"The series question: big books chopped up or small books glued together" with Ian Irvine, David Cornish, Kate Forsyth, Lara Morgan and Mif Farquharson (although, looking at my notes, I haven't written down anything she said so it may be she was very quiet, or perhaps she wasn't there. I can't remember now.).
Cornish said the most disconcerting thing for a writer is to have readers not just waiting for the next book to come out but the next book with a better plotline. Hmm, we hear a lot about second-book syndrome, but this would really put the pressure on! In a discussion about the problems with continuity over such a large work, he said he leaves questions at the end of all his ideas so he has room to change things. And he said he couldn't tell whether an idea was a short story or seventeen volumes until he'd written it.
Irvine said his first book went through twenty-two drafts over twelve years, which gave him time to tweak the plot. His research and worldbuilding were so extensive he even had charts of moon phases. He talked about how many viewpoints were reasonable to handle (few can handle six to eight well [note to self ...] -- that each time you add a viewpoint character you dilute the reader's investment in the other characters.
For Forsyth, continuity is part of the enjoyment. She charts the time of year against the main character groups, what they are doing and where they are. She also writes timelines for each character and wrote an encyclopaedia of several hundred pages for Eileanan -- each country had an entry of eight to ten pages. Wow! I thought I had quite good worldbuilding, but mine looks paltry next to that. She constantly updated hers and kept it open on her screen as she was writing so she could constantly switch back and forward. With Gypsy Crown, she made sure she'd written all six books before it was published because she found with her first series there were things she would have liked to have changed when writing the latter books, but she couldn't because the first books were already published.
She said that every book in a series needs a sense of completion, resolution or something achieved, and that this along with paying attention to the structure of each story would help avoid sagging middles or the weak second book. Each book is part of an overriding arc and each book must increase in tension and importance -- something it is easy for writers to forget this as they could get bogged down in the subplots and characters. She added that she likes to make subsequent books bigger and brighter as a reward for readers for returning. Isn't that a nice idea!
She said her imagination had an epic grandeur about it [I like that!], so she couldn't write small and didn't like short stories, but she always knows exactly who she's writing for. She also talked about being completely absorbed in what she's currently writing, dreaming about it, thinking about it all the time, and so her favourite book is always her current one. Before cons, she always does a brief refresher course on her past books so she can answer reader questions.
Morgan, in her trilogy, gave each book one big event to keep them all exciting. She killed off characters because she realised she had too many and although she cried while writing these scenes [or this scene?], she said the book was better for it.

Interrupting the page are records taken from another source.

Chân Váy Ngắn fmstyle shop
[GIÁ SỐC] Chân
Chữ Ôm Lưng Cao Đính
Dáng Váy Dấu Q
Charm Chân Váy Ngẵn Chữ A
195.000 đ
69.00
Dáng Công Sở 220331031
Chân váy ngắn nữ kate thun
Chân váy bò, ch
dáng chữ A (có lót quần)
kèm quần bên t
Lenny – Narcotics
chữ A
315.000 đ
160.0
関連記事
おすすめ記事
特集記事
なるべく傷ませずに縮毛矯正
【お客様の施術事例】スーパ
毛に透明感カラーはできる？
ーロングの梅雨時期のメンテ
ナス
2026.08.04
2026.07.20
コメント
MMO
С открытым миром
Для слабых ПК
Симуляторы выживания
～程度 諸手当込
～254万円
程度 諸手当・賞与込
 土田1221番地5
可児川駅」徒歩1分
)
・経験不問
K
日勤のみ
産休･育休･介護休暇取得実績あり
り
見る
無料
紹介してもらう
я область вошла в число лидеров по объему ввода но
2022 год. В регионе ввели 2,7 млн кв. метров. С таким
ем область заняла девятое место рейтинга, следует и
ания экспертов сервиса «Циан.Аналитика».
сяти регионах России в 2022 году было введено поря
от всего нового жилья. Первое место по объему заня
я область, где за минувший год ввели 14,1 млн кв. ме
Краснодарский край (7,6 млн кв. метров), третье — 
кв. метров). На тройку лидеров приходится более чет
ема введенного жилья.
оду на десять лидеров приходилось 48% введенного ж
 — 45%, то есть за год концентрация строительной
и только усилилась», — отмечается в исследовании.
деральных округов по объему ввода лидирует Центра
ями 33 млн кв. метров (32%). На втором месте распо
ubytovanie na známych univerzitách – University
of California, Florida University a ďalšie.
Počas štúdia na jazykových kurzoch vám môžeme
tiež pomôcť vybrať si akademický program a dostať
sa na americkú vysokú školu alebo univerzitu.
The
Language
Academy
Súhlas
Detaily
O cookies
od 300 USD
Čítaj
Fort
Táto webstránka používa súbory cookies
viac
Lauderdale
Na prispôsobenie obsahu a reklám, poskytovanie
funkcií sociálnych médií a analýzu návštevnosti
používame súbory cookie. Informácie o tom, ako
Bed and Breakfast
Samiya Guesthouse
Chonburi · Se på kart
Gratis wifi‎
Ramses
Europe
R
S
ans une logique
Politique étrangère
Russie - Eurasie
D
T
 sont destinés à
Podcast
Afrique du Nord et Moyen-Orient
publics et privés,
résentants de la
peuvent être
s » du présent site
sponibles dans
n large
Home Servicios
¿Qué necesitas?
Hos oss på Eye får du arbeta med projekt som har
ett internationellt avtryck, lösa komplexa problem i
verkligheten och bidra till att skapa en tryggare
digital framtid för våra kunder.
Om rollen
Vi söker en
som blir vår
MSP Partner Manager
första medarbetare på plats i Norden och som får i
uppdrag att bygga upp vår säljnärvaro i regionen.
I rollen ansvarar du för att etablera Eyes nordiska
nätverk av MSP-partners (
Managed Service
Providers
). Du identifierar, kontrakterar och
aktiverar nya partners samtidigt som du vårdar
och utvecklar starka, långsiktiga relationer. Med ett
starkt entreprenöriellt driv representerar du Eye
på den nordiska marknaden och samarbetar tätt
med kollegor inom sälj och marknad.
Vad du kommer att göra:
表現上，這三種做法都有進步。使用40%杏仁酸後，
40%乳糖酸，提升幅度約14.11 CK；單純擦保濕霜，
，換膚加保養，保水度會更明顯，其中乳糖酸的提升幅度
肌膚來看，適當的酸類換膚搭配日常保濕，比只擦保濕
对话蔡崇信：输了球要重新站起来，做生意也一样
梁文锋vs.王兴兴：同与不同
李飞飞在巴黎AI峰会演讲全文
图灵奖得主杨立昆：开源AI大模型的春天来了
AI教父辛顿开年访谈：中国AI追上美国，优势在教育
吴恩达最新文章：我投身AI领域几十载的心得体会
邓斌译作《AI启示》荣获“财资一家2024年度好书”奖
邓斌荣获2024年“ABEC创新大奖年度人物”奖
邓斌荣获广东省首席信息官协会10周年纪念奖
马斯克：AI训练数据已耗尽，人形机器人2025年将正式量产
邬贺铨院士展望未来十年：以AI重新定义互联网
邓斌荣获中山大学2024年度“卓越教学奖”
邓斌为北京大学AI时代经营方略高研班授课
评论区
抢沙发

In fact, that was such a long report, I might just leave it at that.
1 comment:
Kate Forsyth is such a good speaker about her own work (and writes about her processes really well too). I do agree with her about making later books bigger and better than the earlier ones, plot-wise. I find I'm doing that with the historical series I'm writing, although I do worry then that the first book might seem weak in comparison.
It's definitely the advantage to writing all of them before any are published!